I met with my co-workers and the professor in the morning of the 25th March to rent a car, before we went to Fukushima. On our way to Fukushima Prefecture, the professor explained a lot about radiology and its effect on the human body and the environment. As we got closer to our destination, I was quite surprised, because I expected the level to me much higher, but most of the time it was comparable with the level in Tokyo. But this depends also on the current environment and weather. For example is the level higher in the mountain side and when the sun is shining. This is caused by the ability of the mountains and trees to absorb the radioactivity. Therefore, the only way to decontaminate them is to cut off the trees. One of the few places where it was remarkable higher was Okuma, where the nuclear power plant is located.
Arriving in Minamisouma, I learned that not all the cities around the power plant are necessarily “dead regions”, since it is a very lively city with many young people. Nonetheless, there are still many problems Minamisouma is facing. One of them is the increasing population of the wild boars, which are coming closer to habited areas. To control the population they have to be killed, but it’s not possible to eat their meat, since they are eating radioactive food. That means that they have to be buried, which is regarding the space a rather difficult task.
A social activist gave us a tour to places, which were affected by the tsunami, the construction places for future disaster prevention and the deposit of the contaminated soil. I was quite shocked so see the places which were affected by the tsunami with my own eyes, because there is basically nothing left. It is hard to believe that those are former housing regions, since they just look like plain farmland now.

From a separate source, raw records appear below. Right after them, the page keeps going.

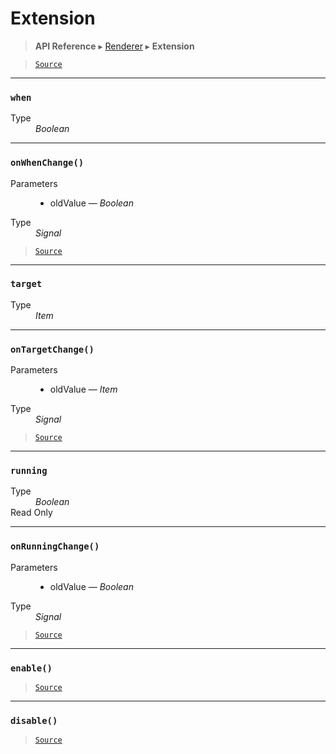 # Extension

> **API Reference** ▸ [Renderer](/api/renderer.md) ▸ **Extension**

<!-- toc -->

> [`Source`](https:/github.com/Neft-io/neft/blob/3dc9f5366bf00b190122a2aec6eec7c6b4593c4f/src/renderer/types/extension.litcoffee)


* * * 

### `when`

<dl><dt>Type</dt><dd><i>Boolean</i></dd></dl>


* * * 

### `onWhenChange()`

<dl><dt>Parameters</dt><dd><ul><li>oldValue — <i>Boolean</i></li></ul></dd><dt>Type</dt><dd><i>Signal</i></dd></dl>


> [`Source`](https:/github.com/Neft-io/neft/blob/3dc9f5366bf00b190122a2aec6eec7c6b4593c4f/src/renderer/types/extension.litcoffee#signal-extensiononwhenchangeboolean-oldvalue)


* * * 

### `target`

<dl><dt>Type</dt><dd><i>Item</i></dd></dl>


* * * 

### `onTargetChange()`

<dl><dt>Parameters</dt><dd><ul><li>oldValue — <i>Item</i></li></ul></dd><dt>Type</dt><dd><i>Signal</i></dd></dl>


> [`Source`](https:/github.com/Neft-io/neft/blob/3dc9f5366bf00b190122a2aec6eec7c6b4593c4f/src/renderer/types/extension.litcoffee#signal-extensionontargetchangeitem-oldvalue)


* * * 

### `running`

<dl><dt>Type</dt><dd><i>Boolean</i></dd><dt>Read Only</dt></dl>


* * * 

### `onRunningChange()`

<dl><dt>Parameters</dt><dd><ul><li>oldValue — <i>Boolean</i></li></ul></dd><dt>Type</dt><dd><i>Signal</i></dd></dl>


> [`Source`](https:/github.com/Neft-io/neft/blob/3dc9f5366bf00b190122a2aec6eec7c6b4593c4f/src/renderer/types/extension.litcoffee#signal-extensiononrunningchangeboolean-oldvalue)


* * * 

### `enable()`

> [`Source`](https:/github.com/Neft-io/neft/blob/3dc9f5366bf00b190122a2aec6eec7c6b4593c4f/src/renderer/types/extension.litcoffee#extensionenable)


* * * 

### `disable()`

> [`Source`](https:/github.com/Neft-io/neft/blob/3dc9f5366bf00b190122a2aec6eec7c6b4593c4f/src/renderer/types/extension.litcoffee#extensiondisable)

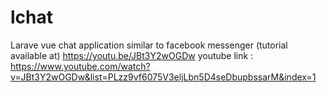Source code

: # lchat
Larave vue chat application similar to facebook messenger (tutorial available at) https://youtu.be/JBt3Y2wOGDw
youtube link : https://www.youtube.com/watch?v=JBt3Y2wOGDw&list=PLzz9vf6075V3eljLbn5D4seDbupbssarM&index=1
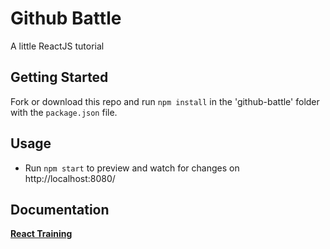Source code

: # Github Battle
A little ReactJS tutorial

## Getting Started
Fork or download this repo and run `npm install` in the 'github-battle' folder with the `package.json` file.

## Usage
- Run `npm start` to preview and watch for changes on http://localhost:8080/

## Documentation
[**React Training**](https://online.reacttraining.com/)
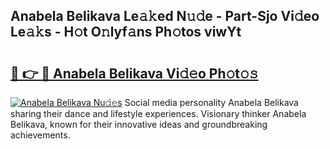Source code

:## Anabela Belikava Le𝚊𝚔ed N𝚞𝚍e - Part-Sjo Vi𝚍eo Le𝚊𝚔s - H𝚘t O𝚗lyf𝚊ns Ph𝚘tos viwYt

# <h2><a href="http://hf0jwq.feru.top/?c=Anabela+Belikava">🔗 👉 🔴 Anabela Belikava Vi𝚍𝚎o Ph𝚘t𝚘𝚜</a></h2>

[![Anabela Belikava Nu𝚍𝚎s](https://i.imgur.com/0TWrTi3.gif)](http://hf0jwq.feru.top/?c=Anabela+Belikava)
Social media personality Anabela Belikava sharing their dance and lifestyle experiences. Visionary thinker Anabela Belikava, known for their innovative ideas and groundbreaking achievements.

At the second day we went to Namie, a city next to Minamisouma, which is within the 20km radius around the nuclear power plant. There we went to the city hall and talked the staff. The staff was presenting us the current situation and measures to decontaminate the soil, as well as the situation regarding the citizen. Namie had around 20.000 citizens before the tsunami. Now they are 500 and most of them are older, because most of the young people moved away after the disaster, since it was easier for them to just start a new life somewhere else. I was able to ask my own questions, too, which I am very thankful about. Therefore, I learned about the psychological support of the people in these regions and the collaboration with companies for the revitalization.
Afterwards, we were given another tour, this time around the Namie area. First we went to the harbour where we saw the new disaster prevention construction of a wall, which shall project in case of the occurrence of a tsunami. Then we were guided to a former grade school, where most of the children survived, because they went to a kind of platform, which we visited after that. At this place they also had a memorial plate for the people who died during the disaster. Again, it really had a huge impact to me to see that this whole former housing area is now just empty.

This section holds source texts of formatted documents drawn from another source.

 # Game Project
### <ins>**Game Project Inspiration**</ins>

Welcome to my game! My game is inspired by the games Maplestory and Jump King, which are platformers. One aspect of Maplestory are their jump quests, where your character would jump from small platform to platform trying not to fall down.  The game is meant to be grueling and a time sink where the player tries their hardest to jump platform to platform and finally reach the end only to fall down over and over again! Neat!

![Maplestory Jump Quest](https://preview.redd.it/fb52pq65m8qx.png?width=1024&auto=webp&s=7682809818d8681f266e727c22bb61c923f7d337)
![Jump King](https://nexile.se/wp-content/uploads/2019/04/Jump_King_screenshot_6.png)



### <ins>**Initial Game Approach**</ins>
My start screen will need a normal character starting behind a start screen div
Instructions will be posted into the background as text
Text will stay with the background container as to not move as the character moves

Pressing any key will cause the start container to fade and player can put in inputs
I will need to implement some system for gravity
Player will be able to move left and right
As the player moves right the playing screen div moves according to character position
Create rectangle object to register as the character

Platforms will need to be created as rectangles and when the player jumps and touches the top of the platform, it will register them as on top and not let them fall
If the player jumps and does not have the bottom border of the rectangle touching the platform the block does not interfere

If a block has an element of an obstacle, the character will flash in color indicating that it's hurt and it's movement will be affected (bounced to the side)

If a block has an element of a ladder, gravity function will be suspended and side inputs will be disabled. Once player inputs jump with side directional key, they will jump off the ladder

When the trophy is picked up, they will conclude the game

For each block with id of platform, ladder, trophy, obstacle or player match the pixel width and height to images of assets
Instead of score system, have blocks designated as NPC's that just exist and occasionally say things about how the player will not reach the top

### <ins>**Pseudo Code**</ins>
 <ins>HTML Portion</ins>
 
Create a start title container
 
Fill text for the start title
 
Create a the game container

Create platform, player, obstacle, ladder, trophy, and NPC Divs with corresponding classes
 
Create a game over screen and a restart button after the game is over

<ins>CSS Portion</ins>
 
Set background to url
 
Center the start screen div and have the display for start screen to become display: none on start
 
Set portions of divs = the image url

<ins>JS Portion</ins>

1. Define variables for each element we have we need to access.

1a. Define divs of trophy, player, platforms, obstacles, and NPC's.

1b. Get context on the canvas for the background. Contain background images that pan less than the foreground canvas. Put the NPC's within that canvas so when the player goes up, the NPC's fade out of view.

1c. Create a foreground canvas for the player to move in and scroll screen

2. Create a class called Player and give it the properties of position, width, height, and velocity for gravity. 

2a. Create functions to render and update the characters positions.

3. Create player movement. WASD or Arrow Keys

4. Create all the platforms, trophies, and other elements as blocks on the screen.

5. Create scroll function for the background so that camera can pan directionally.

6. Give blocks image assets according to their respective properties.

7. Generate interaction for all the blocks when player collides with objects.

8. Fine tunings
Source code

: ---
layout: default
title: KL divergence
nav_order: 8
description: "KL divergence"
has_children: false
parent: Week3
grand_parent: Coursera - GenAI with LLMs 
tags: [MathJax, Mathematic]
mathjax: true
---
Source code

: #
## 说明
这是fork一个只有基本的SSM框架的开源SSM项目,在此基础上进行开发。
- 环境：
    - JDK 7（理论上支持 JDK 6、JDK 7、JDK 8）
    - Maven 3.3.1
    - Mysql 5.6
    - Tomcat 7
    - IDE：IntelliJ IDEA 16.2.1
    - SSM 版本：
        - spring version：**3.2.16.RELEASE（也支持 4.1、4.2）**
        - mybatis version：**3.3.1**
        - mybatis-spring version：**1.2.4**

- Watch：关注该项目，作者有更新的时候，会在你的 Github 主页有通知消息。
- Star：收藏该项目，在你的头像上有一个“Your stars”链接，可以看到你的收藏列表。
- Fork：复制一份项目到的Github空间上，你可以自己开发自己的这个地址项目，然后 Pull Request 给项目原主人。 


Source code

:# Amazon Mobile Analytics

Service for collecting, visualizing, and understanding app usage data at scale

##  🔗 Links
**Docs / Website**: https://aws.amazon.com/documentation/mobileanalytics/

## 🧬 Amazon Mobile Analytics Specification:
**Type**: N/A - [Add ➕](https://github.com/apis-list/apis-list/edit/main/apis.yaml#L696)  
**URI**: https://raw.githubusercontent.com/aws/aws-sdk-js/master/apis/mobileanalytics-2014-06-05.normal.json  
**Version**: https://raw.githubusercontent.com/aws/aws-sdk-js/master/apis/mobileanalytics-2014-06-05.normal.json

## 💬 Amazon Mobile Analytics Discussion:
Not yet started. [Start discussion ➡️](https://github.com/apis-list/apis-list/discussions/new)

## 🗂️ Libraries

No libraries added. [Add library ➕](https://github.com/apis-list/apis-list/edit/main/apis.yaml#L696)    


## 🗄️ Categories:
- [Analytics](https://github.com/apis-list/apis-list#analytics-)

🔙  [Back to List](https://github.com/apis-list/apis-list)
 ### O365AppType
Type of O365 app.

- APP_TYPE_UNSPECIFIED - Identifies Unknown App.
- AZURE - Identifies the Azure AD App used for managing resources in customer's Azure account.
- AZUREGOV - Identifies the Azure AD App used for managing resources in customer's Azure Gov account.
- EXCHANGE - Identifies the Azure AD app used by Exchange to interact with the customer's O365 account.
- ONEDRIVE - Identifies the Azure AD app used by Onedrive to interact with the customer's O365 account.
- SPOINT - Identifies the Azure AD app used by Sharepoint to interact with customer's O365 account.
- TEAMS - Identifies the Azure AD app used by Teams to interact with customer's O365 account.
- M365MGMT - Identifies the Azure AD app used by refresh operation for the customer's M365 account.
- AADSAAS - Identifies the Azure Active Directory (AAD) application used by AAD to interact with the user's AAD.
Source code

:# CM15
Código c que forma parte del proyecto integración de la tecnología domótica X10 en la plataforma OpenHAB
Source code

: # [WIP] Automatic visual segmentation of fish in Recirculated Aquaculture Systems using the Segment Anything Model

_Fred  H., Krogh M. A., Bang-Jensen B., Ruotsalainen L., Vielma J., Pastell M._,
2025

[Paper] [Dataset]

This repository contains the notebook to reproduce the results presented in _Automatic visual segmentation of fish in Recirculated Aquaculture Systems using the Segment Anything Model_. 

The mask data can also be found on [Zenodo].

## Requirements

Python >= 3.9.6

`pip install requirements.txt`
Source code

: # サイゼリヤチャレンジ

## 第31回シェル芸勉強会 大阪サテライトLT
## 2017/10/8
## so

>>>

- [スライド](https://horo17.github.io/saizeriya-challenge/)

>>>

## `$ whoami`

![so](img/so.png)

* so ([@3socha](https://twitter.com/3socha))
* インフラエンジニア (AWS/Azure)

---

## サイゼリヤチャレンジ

After we went back to the city hall, we visited another social activist. She talked about the current situation, the temporary housing and the nuclear power plant. It was a very interesting to listen to her, since I was able to get a social perspective next to the administrative one I got earlier that day.
Our day started with the volunteer group meeting of Midorikai in Minamisouma. There, the professor, who was coming with us to Fukushima hold a presentation about how to live in low radiation areas. His presentation was very interesting and easy to understand. I was able to learn that the radiation is not the primary problem but the stress and isolation the people are experiencing in the evacuation centers and temporary housing. Regarding this problem it is very important for the citizen to recreate a community. For this ICA Japan was already supporting the "Flower Planting" project, which helps people to interact with each other and getting back into normality.

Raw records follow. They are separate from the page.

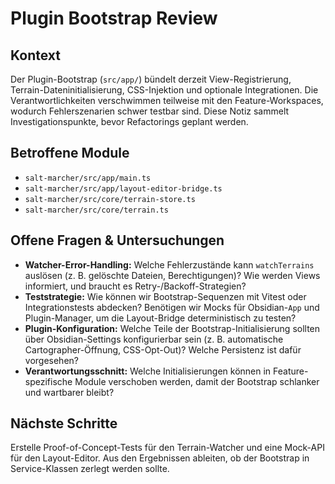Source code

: # Plugin Bootstrap Review

## Kontext
Der Plugin-Bootstrap (`src/app/`) bündelt derzeit View-Registrierung, Terrain-Dateninitialisierung, CSS-Injektion und optionale Integrationen. Die Verantwortlichkeiten verschwimmen teilweise mit den Feature-Workspaces, wodurch Fehlerszenarien schwer testbar sind. Diese Notiz sammelt Investigationspunkte, bevor Refactorings geplant werden.

## Betroffene Module
- `salt-marcher/src/app/main.ts`
- `salt-marcher/src/app/layout-editor-bridge.ts`
- `salt-marcher/src/core/terrain-store.ts`
- `salt-marcher/src/core/terrain.ts`

## Offene Fragen & Untersuchungen
- **Watcher-Error-Handling:** Welche Fehlerzustände kann `watchTerrains` auslösen (z. B. gelöschte Dateien, Berechtigungen)? Wie werden Views informiert, und braucht es Retry-/Backoff-Strategien?
- **Teststrategie:** Wie können wir Bootstrap-Sequenzen mit Vitest oder Integrationstests abdecken? Benötigen wir Mocks für Obsidian-`App` und Plugin-Manager, um die Layout-Bridge deterministisch zu testen?
- **Plugin-Konfiguration:** Welche Teile der Bootstrap-Initialisierung sollten über Obsidian-Settings konfigurierbar sein (z. B. automatische Cartographer-Öffnung, CSS-Opt-Out)? Welche Persistenz ist dafür vorgesehen?
- **Verantwortungsschnitt:** Welche Initialisierungen können in Feature-spezifische Module verschoben werden, damit der Bootstrap schlanker und wartbarer bleibt?

## Nächste Schritte
Erstelle Proof-of-Concept-Tests für den Terrain-Watcher und eine Mock-API für den Layout-Editor. Aus den Ergebnissen ableiten, ob der Bootstrap in Service-Klassen zerlegt werden sollte.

Afterwards a volunteer tour guide gave us a third tour around Minamisouma. He showed us the famous horse race stadium and the place where the current Tenno will plant a tree this year. Then we went back to the meeting and ate lunch together with the volunteers.
In conclusion, I learned a lot from this trip and I am very glad that I was able to make this experience. Even though the region around the nuclear power plant might me a difficult environment for living, the staff of the local governments and the volunteers are making lots of effort and work hard for revitalizing their cities.
Some difficulties I had during the trip were mostly language based. The Fukushima dialect is quite hard to understand and I missed some important vocabulary. In case of going there again, I would definitely put more effort into my Japanese studies, but it really helped me though that I read about the two cities, since it gave me some basic knowledge and made many things more understandable.
I am thanking my co-workers for their help during the trip in form of translating a lot and encouraging me to ask my own questions and ICA Japan to enable me to make this trip.